[Dataset entries]
##############################

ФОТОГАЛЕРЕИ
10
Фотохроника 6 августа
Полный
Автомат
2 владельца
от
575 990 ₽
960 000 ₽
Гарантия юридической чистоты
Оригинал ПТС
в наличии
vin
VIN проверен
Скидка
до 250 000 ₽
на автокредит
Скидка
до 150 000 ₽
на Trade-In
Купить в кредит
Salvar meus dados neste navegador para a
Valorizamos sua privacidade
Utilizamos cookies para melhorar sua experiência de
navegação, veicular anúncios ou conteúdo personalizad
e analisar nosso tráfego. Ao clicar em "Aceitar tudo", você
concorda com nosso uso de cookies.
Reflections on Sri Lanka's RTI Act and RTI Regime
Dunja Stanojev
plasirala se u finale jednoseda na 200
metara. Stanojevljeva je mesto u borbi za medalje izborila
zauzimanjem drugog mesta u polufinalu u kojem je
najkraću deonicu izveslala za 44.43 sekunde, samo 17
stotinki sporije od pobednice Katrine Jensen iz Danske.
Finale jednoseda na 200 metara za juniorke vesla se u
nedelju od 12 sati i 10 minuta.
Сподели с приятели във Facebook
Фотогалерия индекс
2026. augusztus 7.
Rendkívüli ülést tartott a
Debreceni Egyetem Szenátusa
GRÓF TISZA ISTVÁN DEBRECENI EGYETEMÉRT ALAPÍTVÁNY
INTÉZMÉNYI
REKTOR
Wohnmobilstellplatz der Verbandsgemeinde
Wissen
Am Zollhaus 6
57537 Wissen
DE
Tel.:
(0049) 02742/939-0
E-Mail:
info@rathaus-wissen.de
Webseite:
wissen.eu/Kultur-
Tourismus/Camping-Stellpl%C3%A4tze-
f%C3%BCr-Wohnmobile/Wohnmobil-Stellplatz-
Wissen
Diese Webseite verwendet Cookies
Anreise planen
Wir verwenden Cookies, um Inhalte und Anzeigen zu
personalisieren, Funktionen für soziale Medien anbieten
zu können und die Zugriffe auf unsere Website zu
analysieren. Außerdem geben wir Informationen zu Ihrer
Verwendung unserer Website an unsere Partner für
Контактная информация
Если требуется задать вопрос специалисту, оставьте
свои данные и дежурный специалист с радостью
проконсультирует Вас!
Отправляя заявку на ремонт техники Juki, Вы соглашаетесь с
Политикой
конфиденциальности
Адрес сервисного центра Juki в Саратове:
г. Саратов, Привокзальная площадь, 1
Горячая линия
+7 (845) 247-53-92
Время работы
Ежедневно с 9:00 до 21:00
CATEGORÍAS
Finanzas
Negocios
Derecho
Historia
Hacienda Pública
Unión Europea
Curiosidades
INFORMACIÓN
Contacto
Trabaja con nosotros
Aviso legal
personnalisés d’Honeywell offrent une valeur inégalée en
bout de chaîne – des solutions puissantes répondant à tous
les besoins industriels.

##############################

Exercise description: Please transcribe all of the entries precisely.

Answer space:
ФОТОГАЛЕРЕИ
10
Фотохроника 6 августа
Полный
Автомат
2 владельца
от
575 990 ₽
960 000 ₽
Гарантия юридической чистоты
Оригинал ПТС
в наличии
vin
VIN проверен
Скидка
до 250 000 ₽
на автокредит
Скидка
до 150 000 ₽
на Trade-In
Купить в кредит
Salvar meus dados neste navegador para a
Valorizamos sua privacidade
Utilizamos cookies para melhorar sua experiência de
navegação, veicular anúncios ou conteúdo personalizad
e analisar nosso tráfego. Ao clicar em "Aceitar tudo", você
concorda com nosso uso de cookies.
Reflections on Sri Lanka's RTI Act and RTI Regime
Dunja Stanojev
plasirala se u finale jednoseda na 200
metara. Stanojevljeva je mesto u borbi za medalje izborila
zauzimanjem drugog mesta u polufinalu u kojem je
najkraću deonicu izveslala za 44.43 sekunde, samo 17
stotinki sporije od pobednice Katrine Jensen iz Danske.
Finale jednoseda na 200 metara za juniorke vesla se u
nedelju od 12 sati i 10 minuta.
Сподели с приятели във Facebook
Фотогалерия индекс
2026. augusztus 7.
Rendkívüli ülést tartott a
Debreceni Egyetem Szenátusa
GRÓF TISZA ISTVÁN DEBRECENI EGYETEMÉRT ALAPÍTVÁNY
INTÉZMÉNYI
REKTOR
Wohnmobilstellplatz der Verbandsgemeinde
Wissen
Am Zollhaus 6
57537 Wissen
DE
Tel.:
(0049) 02742/939-0
E-Mail:
info@rathaus-wissen.de
Webseite:
wissen.eu/Kultur-
Tourismus/Camping-Stellpl%C3%A4tze-
f%C3%BCr-Wohnmobile/Wohnmobil-Stellplatz-
Wissen
Diese Webseite verwendet Cookies
Anreise planen
Wir verwenden Cookies, um Inhalte und Anzeigen zu
personalisieren, Funktionen für soziale Medien anbieten
zu können und die Zugriffe auf unsere Website zu
analysieren. Außerdem geben wir Informationen zu Ihrer
Verwendung unserer Website an unsere Partner für
Контактная информация
Если требуется задать вопрос специалисту, оставьте
свои данные и дежурный специалист с радостью
проконсультирует Вас!
Отправляя заявку на ремонт техники Juki, Вы соглашаетесь с
Политикой
конфиденциальности
Адрес сервисного центра Juki в Саратове:
г. Саратов, Привокзальная площадь, 1
Горячая линия
+7 (845) 247-53-92
Время работы
Ежедневно с 9:00 до 21:00
CATEGORÍAS
Finanzas
Negocios
Derecho
Historia
Hacienda Pública
Unión Europea
Curiosidades
INFORMACIÓN
Contacto
Trabaja con nosotros
Aviso legal
personnalisés d’Honeywell offrent une valeur inégalée en
bout de chaîne – des solutions puissantes répondant à tous
les besoins industriels.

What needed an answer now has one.